Fitness Apps in the PRC - yoga - cifnews

© Pixabay. Most popular fitness apps in China focus on sports like running and walking, but yoga and cycling apps are also trendy.

 

An important feature of fitness and health apps is their social nature. Indeed, as the success of social-commerce revealed, Chinese people demonstrated to be more involved in sharing activities and ideas while getting in touch with people with the same interests.

Sports apps cannot lose sight of this Chinese particular aspect. Therefore, tracking physical activities and sharing them with friends on social media is something that has become more and more popular in the Dragon with numerous online platforms acting more as a social network than as a simple tracker.

KeepFree Sportsground 自由运动场 – is currently the most favored health and fitness app in the country. Founded by Ning Wang in 2014, the Beijing-based smartphone application is a mobile fitness community that offers a variety of training programs for different groups of people. It soon became the country’s biggest online sports community also extending its success beyond Chinese borders.

It actually allows users to create custom workout programs so that users can workout anytime, anywhere. When first using the app, users have to answer some questions about health and lifestyle. After that, the app keeps track of activities and users’ route and speed, recommending new exercises when needed. Keep uses videos, classes, and challenges to improve people’s quality of life and it also includes a food page, providing its users with diet advice, recipes, and calorie info.

 

Chinese fitness apps like Keep or Yodo Run managed to combine exercise and healthy lifestyle with social media, allowing users to share their physical activities on popular social networks.

 

Moreover, those who share their personal results on social media platforms get discounts on the app’s webshop. Plus, Keep also has a “community space” where users can share their experiences and find support.

In 2017, Keep reported that it had reached 100 million users in China, compared to 23 million in the US and 20 million in Europe. It also revealed that 23% of the users live in Beijing, Shanghai, Shenzhen, Guangzhou, and Chengdu, therefore, in five of the Dragon’s largest cities. Even the Chinese tech giant, Tencent Holdings, has decided to invest an undisclosed amount in the startup.

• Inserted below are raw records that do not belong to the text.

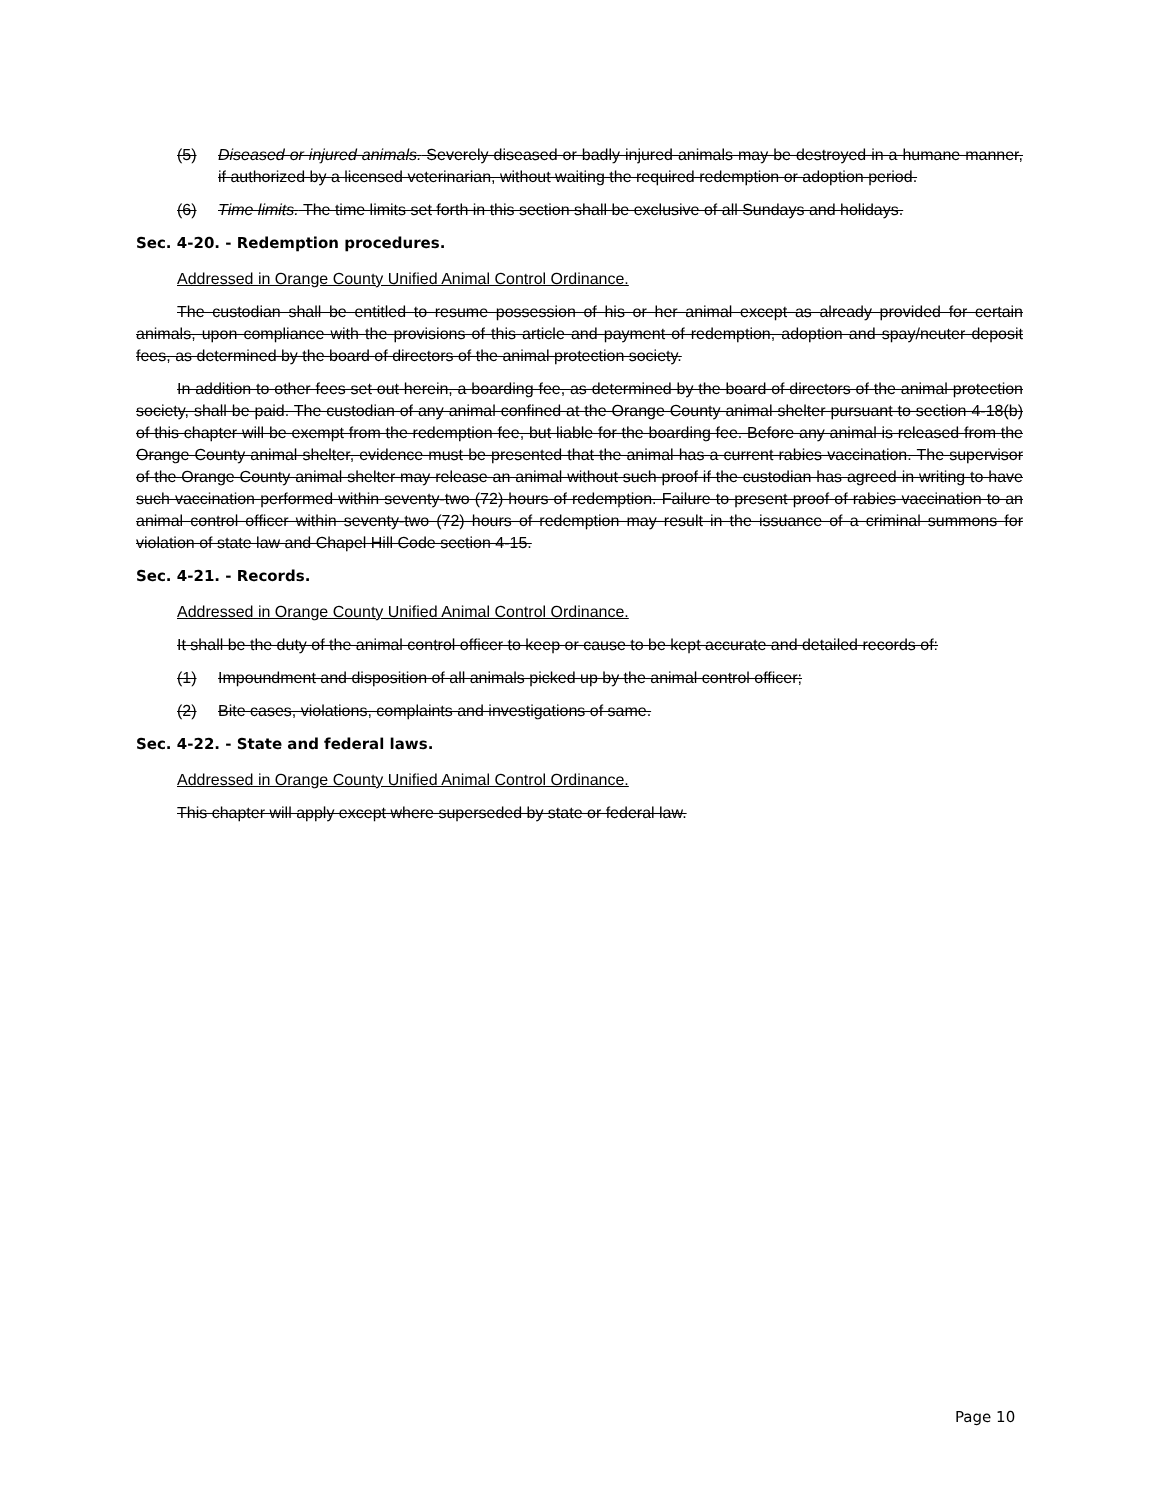(5) Diseased or injured animals. Severely diseased or badly injured animals may be destroyed in a humane manner, if authorized by a licensed veterinarian, without waiting the required redemption or adoption period.
(6) Time limits. The time limits set forth in this section shall be exclusive of all Sundays and holidays.
Sec. 4-20. - Redemption procedures.
Addressed in Orange County Unified Animal Control Ordinance.
The custodian shall be entitled to resume possession of his or her animal except as already provided for certain animals, upon compliance with the provisions of this article and payment of redemption, adoption and spay/neuter deposit fees, as determined by the board of directors of the animal protection society.
In addition to other fees set out herein, a boarding fee, as determined by the board of directors of the animal protection society, shall be paid. The custodian of any animal confined at the Orange County animal shelter pursuant to section 4-18(b) of this chapter will be exempt from the redemption fee, but liable for the boarding fee. Before any animal is released from the Orange County animal shelter, evidence must be presented that the animal has a current rabies vaccination. The supervisor of the Orange County animal shelter may release an animal without such proof if the custodian has agreed in writing to have such vaccination performed within seventy-two (72) hours of redemption. Failure to present proof of rabies vaccination to an animal control officer within seventy-two (72) hours of redemption may result in the issuance of a criminal summons for violation of state law and Chapel Hill Code section 4-15.
Sec. 4-21. - Records.
Addressed in Orange County Unified Animal Control Ordinance.
It shall be the duty of the animal control officer to keep or cause to be kept accurate and detailed records of:
(1) Impoundment and disposition of all animals picked up by the animal control officer;
(2) Bite cases, violations, complaints and investigations of same.
Sec. 4-22. - State and federal laws.
Addressed in Orange County Unified Animal Control Ordinance.
This chapter will apply except where superseded by state or federal law.
Page 10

Yodo Run 悦动圈 is another of China’s leading social health and fitness recording apps. Founded in Shenzhen by the Rejoice Sports Tech Company, its mission is to help users to adopt a healthy lifestyle.

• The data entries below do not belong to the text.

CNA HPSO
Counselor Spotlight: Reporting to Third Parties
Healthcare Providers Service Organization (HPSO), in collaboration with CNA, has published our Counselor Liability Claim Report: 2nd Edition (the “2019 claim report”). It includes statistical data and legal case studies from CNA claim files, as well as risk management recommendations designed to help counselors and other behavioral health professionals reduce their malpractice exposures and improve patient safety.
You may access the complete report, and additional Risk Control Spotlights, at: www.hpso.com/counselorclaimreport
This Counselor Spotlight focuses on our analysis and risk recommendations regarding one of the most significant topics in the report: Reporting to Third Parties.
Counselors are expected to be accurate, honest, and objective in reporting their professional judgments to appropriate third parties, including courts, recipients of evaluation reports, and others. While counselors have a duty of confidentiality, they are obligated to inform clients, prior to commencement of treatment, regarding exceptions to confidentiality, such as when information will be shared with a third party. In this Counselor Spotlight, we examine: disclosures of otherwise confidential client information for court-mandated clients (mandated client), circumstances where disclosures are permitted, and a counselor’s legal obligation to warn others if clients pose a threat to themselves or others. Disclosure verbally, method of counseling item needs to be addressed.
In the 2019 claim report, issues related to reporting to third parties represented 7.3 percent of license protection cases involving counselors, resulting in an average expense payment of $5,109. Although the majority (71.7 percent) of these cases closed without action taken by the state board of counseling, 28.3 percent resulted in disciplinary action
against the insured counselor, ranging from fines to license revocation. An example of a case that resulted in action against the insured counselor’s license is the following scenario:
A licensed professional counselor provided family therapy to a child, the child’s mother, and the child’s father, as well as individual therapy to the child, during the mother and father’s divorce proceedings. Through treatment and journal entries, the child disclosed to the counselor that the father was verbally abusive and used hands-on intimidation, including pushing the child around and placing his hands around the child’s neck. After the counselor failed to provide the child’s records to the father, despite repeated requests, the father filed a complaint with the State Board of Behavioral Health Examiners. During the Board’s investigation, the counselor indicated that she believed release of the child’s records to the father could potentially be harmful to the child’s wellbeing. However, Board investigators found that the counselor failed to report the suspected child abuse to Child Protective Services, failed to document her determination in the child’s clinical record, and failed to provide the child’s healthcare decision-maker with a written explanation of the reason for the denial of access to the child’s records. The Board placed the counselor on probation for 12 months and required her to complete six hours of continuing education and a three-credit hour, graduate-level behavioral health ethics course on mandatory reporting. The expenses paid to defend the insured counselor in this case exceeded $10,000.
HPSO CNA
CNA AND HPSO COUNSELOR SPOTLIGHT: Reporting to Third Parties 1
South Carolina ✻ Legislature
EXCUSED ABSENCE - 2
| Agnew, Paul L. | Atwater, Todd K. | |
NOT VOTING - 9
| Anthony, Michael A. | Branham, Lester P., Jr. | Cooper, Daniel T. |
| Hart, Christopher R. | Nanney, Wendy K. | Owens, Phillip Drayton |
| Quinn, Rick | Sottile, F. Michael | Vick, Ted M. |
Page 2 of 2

Through Yodo Run’s advanced step counting and GPS algorithm, users can keep track of their movements. The app also provides exercise schedules and video tutorials leveraging the educational method of rewards to improve users’ activity.

Nevertheless, Yodo Run’s interesting feature is its focus on bringing people together to exercise. According to the website, the app has enabled people to meet in more than 500,000 “sports groups”, which are spread over more than 300 cities worldwide.

 

Fitness Apps in the PRC - keep - cifnews

© Keep. Already in 2017, Beijing-based startup Keep was the first Chinese fitness app to reach 100 million registered users.

 

China has the right combination of factors: 415 million millennials, a growing middle-class that is willing to spend money on fitness and health-related products, and the government’s support in the sports industry. However, a narrow time frame for exercise and a busy lifestyle are the worst enemy for people wanting to go to the gym.

But wide internet penetration and the fact that almost every Chinese citizen has his own smartphone have played a major role in the success of fitness apps in the country.

According to Euromonitor, today, China’s gym and fitness sector represents a $6 billion industry, whose sportswear market is expected to reach $43.10 billion by 2020. For what concerns the fitness app and wearable device industry, instead, it could generate over $6.5 billion in revenue in China, thus surpassing the US by over a billion dollars.

Therefore, as long as the mobile market grows, the fitness app industry will become an unexpected driver for economic development, with massive positive repercussions in both the Chinese lifestyle and health.